╭─ Data provided

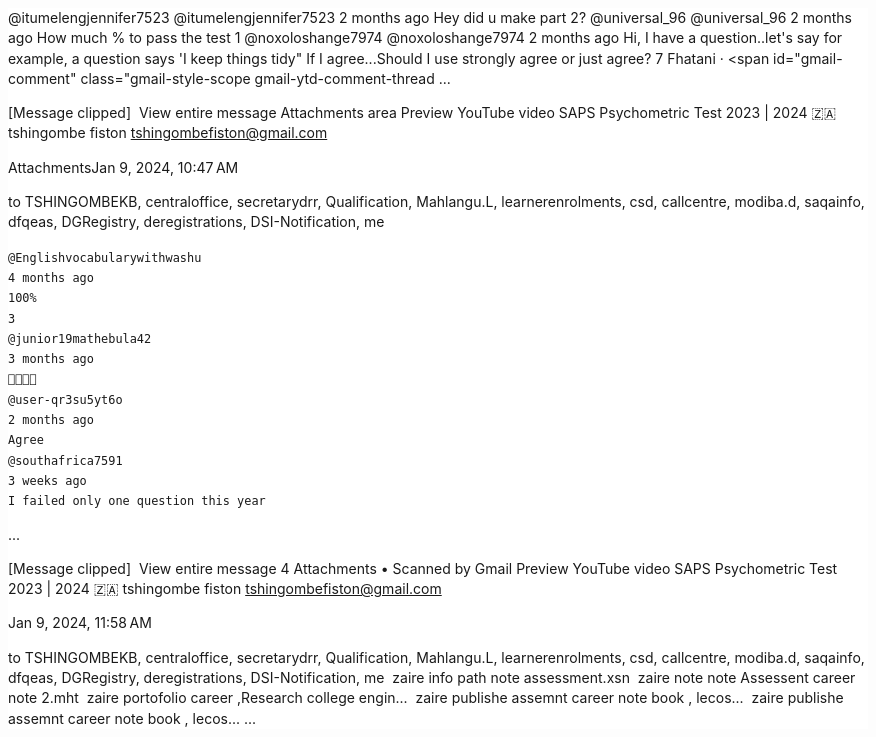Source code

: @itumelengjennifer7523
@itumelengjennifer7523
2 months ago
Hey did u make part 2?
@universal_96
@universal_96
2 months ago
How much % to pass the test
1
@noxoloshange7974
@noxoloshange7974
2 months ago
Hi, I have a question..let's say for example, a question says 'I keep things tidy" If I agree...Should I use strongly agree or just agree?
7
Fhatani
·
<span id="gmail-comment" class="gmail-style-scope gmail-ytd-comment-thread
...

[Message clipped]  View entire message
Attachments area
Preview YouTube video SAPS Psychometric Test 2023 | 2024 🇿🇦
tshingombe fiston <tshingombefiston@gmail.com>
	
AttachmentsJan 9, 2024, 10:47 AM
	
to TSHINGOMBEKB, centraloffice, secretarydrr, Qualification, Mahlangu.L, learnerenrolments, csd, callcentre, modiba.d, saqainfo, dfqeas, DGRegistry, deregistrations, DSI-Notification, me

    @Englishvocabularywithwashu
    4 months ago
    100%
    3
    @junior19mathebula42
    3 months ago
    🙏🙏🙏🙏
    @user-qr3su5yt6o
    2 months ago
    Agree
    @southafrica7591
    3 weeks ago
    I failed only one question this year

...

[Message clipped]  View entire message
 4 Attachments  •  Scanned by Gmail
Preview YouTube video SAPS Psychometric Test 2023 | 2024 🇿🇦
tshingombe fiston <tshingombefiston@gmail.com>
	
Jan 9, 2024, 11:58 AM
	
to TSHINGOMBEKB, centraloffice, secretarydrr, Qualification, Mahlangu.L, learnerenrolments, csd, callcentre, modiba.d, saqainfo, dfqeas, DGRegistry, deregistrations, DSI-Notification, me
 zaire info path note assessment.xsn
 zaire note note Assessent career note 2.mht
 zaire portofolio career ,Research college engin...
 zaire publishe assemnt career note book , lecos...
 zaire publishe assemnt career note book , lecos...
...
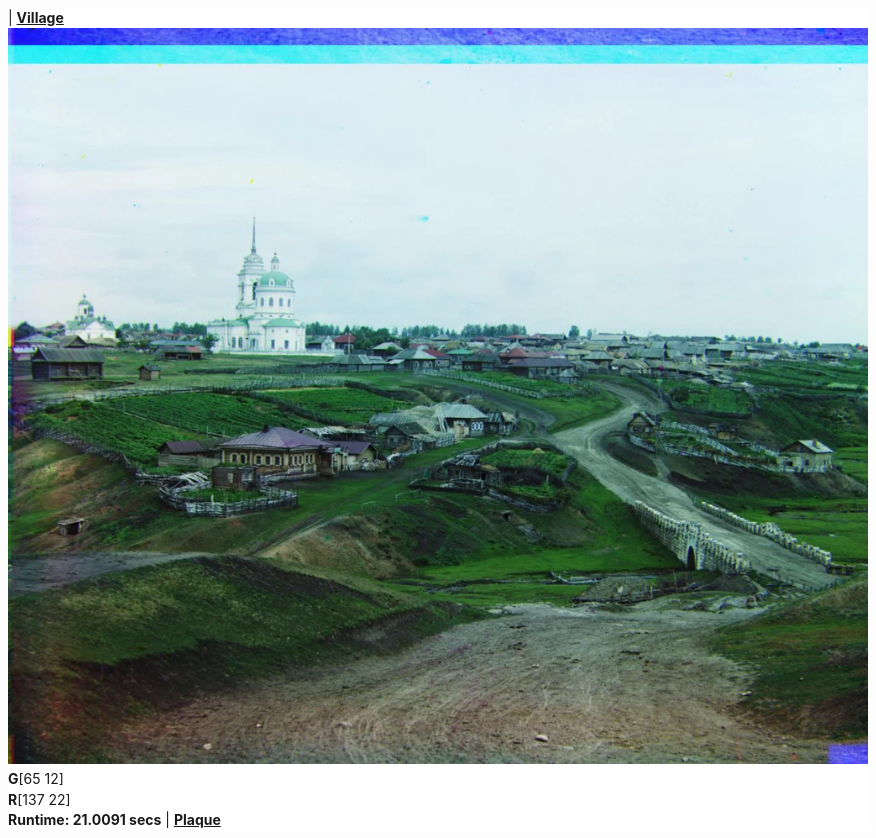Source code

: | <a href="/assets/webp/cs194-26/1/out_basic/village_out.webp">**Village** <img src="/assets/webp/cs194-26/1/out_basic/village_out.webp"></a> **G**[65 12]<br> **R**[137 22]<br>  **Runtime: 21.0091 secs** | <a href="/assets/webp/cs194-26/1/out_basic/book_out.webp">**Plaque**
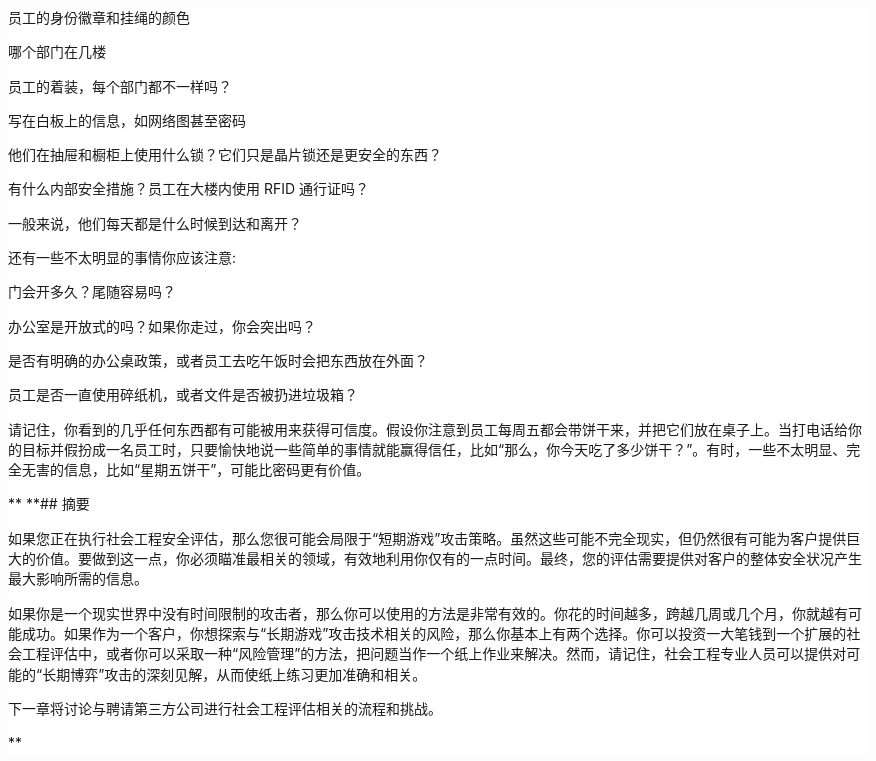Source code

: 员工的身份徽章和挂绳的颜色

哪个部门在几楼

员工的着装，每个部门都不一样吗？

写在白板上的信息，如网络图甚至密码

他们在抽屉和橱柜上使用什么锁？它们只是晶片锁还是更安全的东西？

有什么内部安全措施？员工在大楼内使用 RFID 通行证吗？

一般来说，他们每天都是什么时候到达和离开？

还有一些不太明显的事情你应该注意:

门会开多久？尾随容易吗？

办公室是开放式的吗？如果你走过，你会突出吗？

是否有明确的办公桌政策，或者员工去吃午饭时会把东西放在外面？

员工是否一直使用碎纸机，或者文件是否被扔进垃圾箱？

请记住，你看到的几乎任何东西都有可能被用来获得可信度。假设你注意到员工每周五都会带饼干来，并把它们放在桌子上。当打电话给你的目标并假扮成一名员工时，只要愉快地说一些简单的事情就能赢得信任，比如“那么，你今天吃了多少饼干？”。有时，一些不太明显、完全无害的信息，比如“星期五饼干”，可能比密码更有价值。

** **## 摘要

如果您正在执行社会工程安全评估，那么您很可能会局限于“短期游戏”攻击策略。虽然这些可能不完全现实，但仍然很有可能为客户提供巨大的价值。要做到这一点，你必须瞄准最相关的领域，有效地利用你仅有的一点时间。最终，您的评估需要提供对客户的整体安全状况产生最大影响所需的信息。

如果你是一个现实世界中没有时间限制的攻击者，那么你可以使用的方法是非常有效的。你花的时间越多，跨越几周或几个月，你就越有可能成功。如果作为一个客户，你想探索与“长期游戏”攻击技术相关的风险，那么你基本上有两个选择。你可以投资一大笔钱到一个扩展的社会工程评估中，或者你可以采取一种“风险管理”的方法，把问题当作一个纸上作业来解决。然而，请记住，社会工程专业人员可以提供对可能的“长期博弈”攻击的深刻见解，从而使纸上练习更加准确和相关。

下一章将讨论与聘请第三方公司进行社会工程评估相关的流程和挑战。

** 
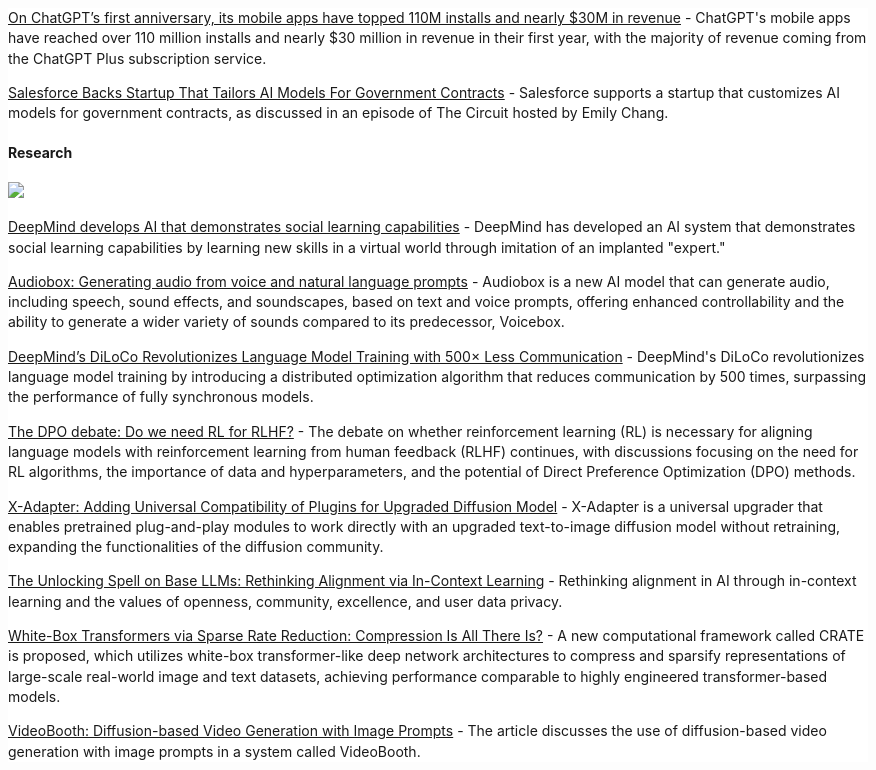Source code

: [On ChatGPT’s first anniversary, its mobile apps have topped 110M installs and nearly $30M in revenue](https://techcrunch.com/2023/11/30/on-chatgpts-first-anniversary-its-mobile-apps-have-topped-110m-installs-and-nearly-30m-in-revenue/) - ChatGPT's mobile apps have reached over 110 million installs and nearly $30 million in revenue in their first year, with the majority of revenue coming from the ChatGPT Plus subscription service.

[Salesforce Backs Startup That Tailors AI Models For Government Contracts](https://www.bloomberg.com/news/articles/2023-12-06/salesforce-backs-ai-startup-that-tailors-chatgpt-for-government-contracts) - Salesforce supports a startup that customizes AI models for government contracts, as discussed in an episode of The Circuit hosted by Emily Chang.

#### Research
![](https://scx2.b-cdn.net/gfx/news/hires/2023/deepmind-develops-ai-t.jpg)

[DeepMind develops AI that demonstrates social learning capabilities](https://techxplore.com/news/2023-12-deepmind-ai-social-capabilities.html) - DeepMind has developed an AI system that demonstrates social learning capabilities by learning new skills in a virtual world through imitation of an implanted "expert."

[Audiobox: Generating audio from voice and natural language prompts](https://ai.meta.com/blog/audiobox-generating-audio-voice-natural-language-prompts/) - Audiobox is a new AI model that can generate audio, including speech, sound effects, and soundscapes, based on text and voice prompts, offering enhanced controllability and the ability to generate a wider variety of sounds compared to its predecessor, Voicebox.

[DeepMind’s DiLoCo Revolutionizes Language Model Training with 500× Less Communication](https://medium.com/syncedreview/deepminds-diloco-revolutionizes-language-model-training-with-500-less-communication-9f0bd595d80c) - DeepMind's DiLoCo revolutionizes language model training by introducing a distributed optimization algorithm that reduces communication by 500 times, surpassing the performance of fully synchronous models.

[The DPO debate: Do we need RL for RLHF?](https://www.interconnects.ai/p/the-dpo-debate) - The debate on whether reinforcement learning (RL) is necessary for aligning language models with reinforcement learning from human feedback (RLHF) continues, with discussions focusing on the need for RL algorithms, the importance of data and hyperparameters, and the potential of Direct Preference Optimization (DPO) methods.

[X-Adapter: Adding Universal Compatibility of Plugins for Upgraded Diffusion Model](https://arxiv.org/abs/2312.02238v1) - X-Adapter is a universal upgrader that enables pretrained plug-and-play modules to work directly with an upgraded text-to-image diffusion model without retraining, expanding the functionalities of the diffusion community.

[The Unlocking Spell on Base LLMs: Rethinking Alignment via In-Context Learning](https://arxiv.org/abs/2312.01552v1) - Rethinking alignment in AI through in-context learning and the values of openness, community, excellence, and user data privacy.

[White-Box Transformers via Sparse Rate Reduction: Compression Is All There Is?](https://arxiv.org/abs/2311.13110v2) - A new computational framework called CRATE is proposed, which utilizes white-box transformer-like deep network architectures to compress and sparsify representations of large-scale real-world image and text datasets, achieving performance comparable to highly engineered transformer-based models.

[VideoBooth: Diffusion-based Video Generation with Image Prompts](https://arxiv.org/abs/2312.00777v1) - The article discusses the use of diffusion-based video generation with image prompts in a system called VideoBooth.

╰─

§ What is being asked
The reply should reproduce every entry above word for word and contain no pictures.

§ Task response
Source code

: @itumelengjennifer7523
@itumelengjennifer7523
2 months ago
Hey did u make part 2?
@universal_96
@universal_96
2 months ago
How much % to pass the test
1
@noxoloshange7974
@noxoloshange7974
2 months ago
Hi, I have a question..let's say for example, a question says 'I keep things tidy" If I agree...Should I use strongly agree or just agree?
7
Fhatani
·
<span id="gmail-comment" class="gmail-style-scope gmail-ytd-comment-thread
...

[Message clipped]  View entire message
Attachments area
Preview YouTube video SAPS Psychometric Test 2023 | 2024 🇿🇦
tshingombe fiston <tshingombefiston@gmail.com>
	
AttachmentsJan 9, 2024, 10:47 AM
	
to TSHINGOMBEKB, centraloffice, secretarydrr, Qualification, Mahlangu.L, learnerenrolments, csd, callcentre, modiba.d, saqainfo, dfqeas, DGRegistry, deregistrations, DSI-Notification, me

    @Englishvocabularywithwashu
    4 months ago
    100%
    3
    @junior19mathebula42
    3 months ago
    🙏🙏🙏🙏
    @user-qr3su5yt6o
    2 months ago
    Agree
    @southafrica7591
    3 weeks ago
    I failed only one question this year

...

[Message clipped]  View entire message
 4 Attachments  •  Scanned by Gmail
Preview YouTube video SAPS Psychometric Test 2023 | 2024 🇿🇦
tshingombe fiston <tshingombefiston@gmail.com>
	
Jan 9, 2024, 11:58 AM
	
to TSHINGOMBEKB, centraloffice, secretarydrr, Qualification, Mahlangu.L, learnerenrolments, csd, callcentre, modiba.d, saqainfo, dfqeas, DGRegistry, deregistrations, DSI-Notification, me
 zaire info path note assessment.xsn
 zaire note note Assessent career note 2.mht
 zaire portofolio career ,Research college engin...
 zaire publishe assemnt career note book , lecos...
 zaire publishe assemnt career note book , lecos...
...
Source code

: | <a href="/assets/webp/cs194-26/1/out_basic/village_out.webp">**Village** <img src="/assets/webp/cs194-26/1/out_basic/village_out.webp"></a> **G**[65 12]<br> **R**[137 22]<br>  **Runtime: 21.0091 secs** | <a href="/assets/webp/cs194-26/1/out_basic/book_out.webp">**Plaque**
Source code

: 员工的身份徽章和挂绳的颜色

哪个部门在几楼

员工的着装，每个部门都不一样吗？

写在白板上的信息，如网络图甚至密码

他们在抽屉和橱柜上使用什么锁？它们只是晶片锁还是更安全的东西？

有什么内部安全措施？员工在大楼内使用 RFID 通行证吗？

一般来说，他们每天都是什么时候到达和离开？

还有一些不太明显的事情你应该注意:

门会开多久？尾随容易吗？

办公室是开放式的吗？如果你走过，你会突出吗？

是否有明确的办公桌政策，或者员工去吃午饭时会把东西放在外面？

员工是否一直使用碎纸机，或者文件是否被扔进垃圾箱？

请记住，你看到的几乎任何东西都有可能被用来获得可信度。假设你注意到员工每周五都会带饼干来，并把它们放在桌子上。当打电话给你的目标并假扮成一名员工时，只要愉快地说一些简单的事情就能赢得信任，比如“那么，你今天吃了多少饼干？”。有时，一些不太明显、完全无害的信息，比如“星期五饼干”，可能比密码更有价值。

** **## 摘要

如果您正在执行社会工程安全评估，那么您很可能会局限于“短期游戏”攻击策略。虽然这些可能不完全现实，但仍然很有可能为客户提供巨大的价值。要做到这一点，你必须瞄准最相关的领域，有效地利用你仅有的一点时间。最终，您的评估需要提供对客户的整体安全状况产生最大影响所需的信息。

如果你是一个现实世界中没有时间限制的攻击者，那么你可以使用的方法是非常有效的。你花的时间越多，跨越几周或几个月，你就越有可能成功。如果作为一个客户，你想探索与“长期游戏”攻击技术相关的风险，那么你基本上有两个选择。你可以投资一大笔钱到一个扩展的社会工程评估中，或者你可以采取一种“风险管理”的方法，把问题当作一个纸上作业来解决。然而，请记住，社会工程专业人员可以提供对可能的“长期博弈”攻击的深刻见解，从而使纸上练习更加准确和相关。

下一章将讨论与聘请第三方公司进行社会工程评估相关的流程和挑战。

** 
Source code

: [On ChatGPT’s first anniversary, its mobile apps have topped 110M installs and nearly $30M in revenue](https://techcrunch.com/2023/11/30/on-chatgpts-first-anniversary-its-mobile-apps-have-topped-110m-installs-and-nearly-30m-in-revenue/) - ChatGPT's mobile apps have reached over 110 million installs and nearly $30 million in revenue in their first year, with the majority of revenue coming from the ChatGPT Plus subscription service.

[Salesforce Backs Startup That Tailors AI Models For Government Contracts](https://www.bloomberg.com/news/articles/2023-12-06/salesforce-backs-ai-startup-that-tailors-chatgpt-for-government-contracts) - Salesforce supports a startup that customizes AI models for government contracts, as discussed in an episode of The Circuit hosted by Emily Chang.

#### Research
![](https://scx2.b-cdn.net/gfx/news/hires/2023/deepmind-develops-ai-t.jpg)

[DeepMind develops AI that demonstrates social learning capabilities](https://techxplore.com/news/2023-12-deepmind-ai-social-capabilities.html) - DeepMind has developed an AI system that demonstrates social learning capabilities by learning new skills in a virtual world through imitation of an implanted "expert."

[Audiobox: Generating audio from voice and natural language prompts](https://ai.meta.com/blog/audiobox-generating-audio-voice-natural-language-prompts/) - Audiobox is a new AI model that can generate audio, including speech, sound effects, and soundscapes, based on text and voice prompts, offering enhanced controllability and the ability to generate a wider variety of sounds compared to its predecessor, Voicebox.

[DeepMind’s DiLoCo Revolutionizes Language Model Training with 500× Less Communication](https://medium.com/syncedreview/deepminds-diloco-revolutionizes-language-model-training-with-500-less-communication-9f0bd595d80c) - DeepMind's DiLoCo revolutionizes language model training by introducing a distributed optimization algorithm that reduces communication by 500 times, surpassing the performance of fully synchronous models.

[The DPO debate: Do we need RL for RLHF?](https://www.interconnects.ai/p/the-dpo-debate) - The debate on whether reinforcement learning (RL) is necessary for aligning language models with reinforcement learning from human feedback (RLHF) continues, with discussions focusing on the need for RL algorithms, the importance of data and hyperparameters, and the potential of Direct Preference Optimization (DPO) methods.

[X-Adapter: Adding Universal Compatibility of Plugins for Upgraded Diffusion Model](https://arxiv.org/abs/2312.02238v1) - X-Adapter is a universal upgrader that enables pretrained plug-and-play modules to work directly with an upgraded text-to-image diffusion model without retraining, expanding the functionalities of the diffusion community.

[The Unlocking Spell on Base LLMs: Rethinking Alignment via In-Context Learning](https://arxiv.org/abs/2312.01552v1) - Rethinking alignment in AI through in-context learning and the values of openness, community, excellence, and user data privacy.

[White-Box Transformers via Sparse Rate Reduction: Compression Is All There Is?](https://arxiv.org/abs/2311.13110v2) - A new computational framework called CRATE is proposed, which utilizes white-box transformer-like deep network architectures to compress and sparsify representations of large-scale real-world image and text datasets, achieving performance comparable to highly engineered transformer-based models.

[VideoBooth: Diffusion-based Video Generation with Image Prompts](https://arxiv.org/abs/2312.00777v1) - The article discusses the use of diffusion-based video generation with image prompts in a system called VideoBooth.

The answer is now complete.